### Work to complete
Omit every picture and output the rest of the records exactly as they are.

Stored items:
:::::

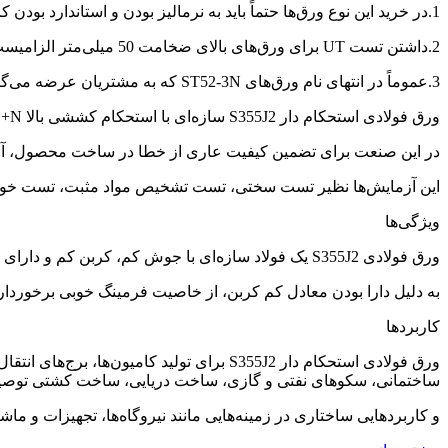
1.در خرید این نوع ورق‌ها حتماً باید به نرمالیز بودن و استاندارد بودن کالا توجه داشت.
2.داشتن تست UT برای ورق‌های بالای ضخامت 50 میلی‌متر الزامیست.
3.عموماً در انتهای نام ورق‌های ST52-3N که به مشتریان عرضه می‌گردد حرف N از وازه Normalized گرفته شده است.
ورق فولادی استحکام دار S355J2 سازه‌ای با استحکام کششی بالا S355J2 +N و S355J2 G3 گریدهای فولادی هستند که هر دو در شرایط تحویل نرمال شده‌اند. G3 و N بیانگر نرمال‌سازی هستند.
در این صنعت برای تضمین کیفیت عاری از خطا در ساخت محصول، آز
این آزمایش‌ها نظیر تست سختی، تست تشخیص مواد مثبت، تست خوردگی دانه‌ای، تست مقاومت حفره‌ای، تست y
ویژگی‌ها
ورق فولادی S355J2 یک فولاد سازه‌ای با جوش کم، کربن کم و دارای مقاومت کششی بالا است. که به راحتی با سایر فولادهای قابل جوشکاری جوش داده می‌شود.
به دلیل دارا بودن معادل کم کربن، از خاصیت فرمینگ خوبی برخوردار ا
کاربردها
ورق فولادی استحکام دار S355J2 برای تولید 
ساختمانی، سکوهای نفتی و گازی، ساخت دریایی، ساخت کشتی توصی
و کاربردهایی ساختاری در زمینه‌هایی مانند نیروگاه‌ها، تجهیزات و ماشی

:::::

### Answer for the task
1.در خرید این نوع ورق‌ها حتماً باید به نرمالیز بودن و استاندارد بودن کالا توجه داشت.
2.داشتن تست UT برای ورق‌های بالای ضخامت 50 میلی‌متر الزامیست.
3.عموماً در انتهای نام ورق‌های ST52-3N که به مشتریان عرضه می‌گردد حرف N از وازه Normalized گرفته شده است.
ورق فولادی استحکام دار S355J2 سازه‌ای با استحکام کششی بالا S355J2 +N و S355J2 G3 گریدهای فولادی هستند که هر دو در شرایط تحویل نرمال شده‌اند. G3 و N بیانگر نرمال‌سازی هستند.
در این صنعت برای تضمین کیفیت عاری از خطا در ساخت محصول، آز
این آزمایش‌ها نظیر تست سختی، تست تشخیص مواد مثبت، تست خوردگی دانه‌ای، تست مقاومت حفره‌ای، تست y
ویژگی‌ها
ورق فولادی S355J2 یک فولاد سازه‌ای با جوش کم، کربن کم و دارای مقاومت کششی بالا است. که به راحتی با سایر فولادهای قابل جوشکاری جوش داده می‌شود.
به دلیل دارا بودن معادل کم کربن، از خاصیت فرمینگ خوبی برخوردار ا
کاربردها
ورق فولادی استحکام دار S355J2 برای تولید 
ساختمانی، سکوهای نفتی و گازی، ساخت دریایی، ساخت کشتی توصی
و کاربردهایی ساختاری در زمینه‌هایی مانند نیروگاه‌ها، تجهیزات و ماشی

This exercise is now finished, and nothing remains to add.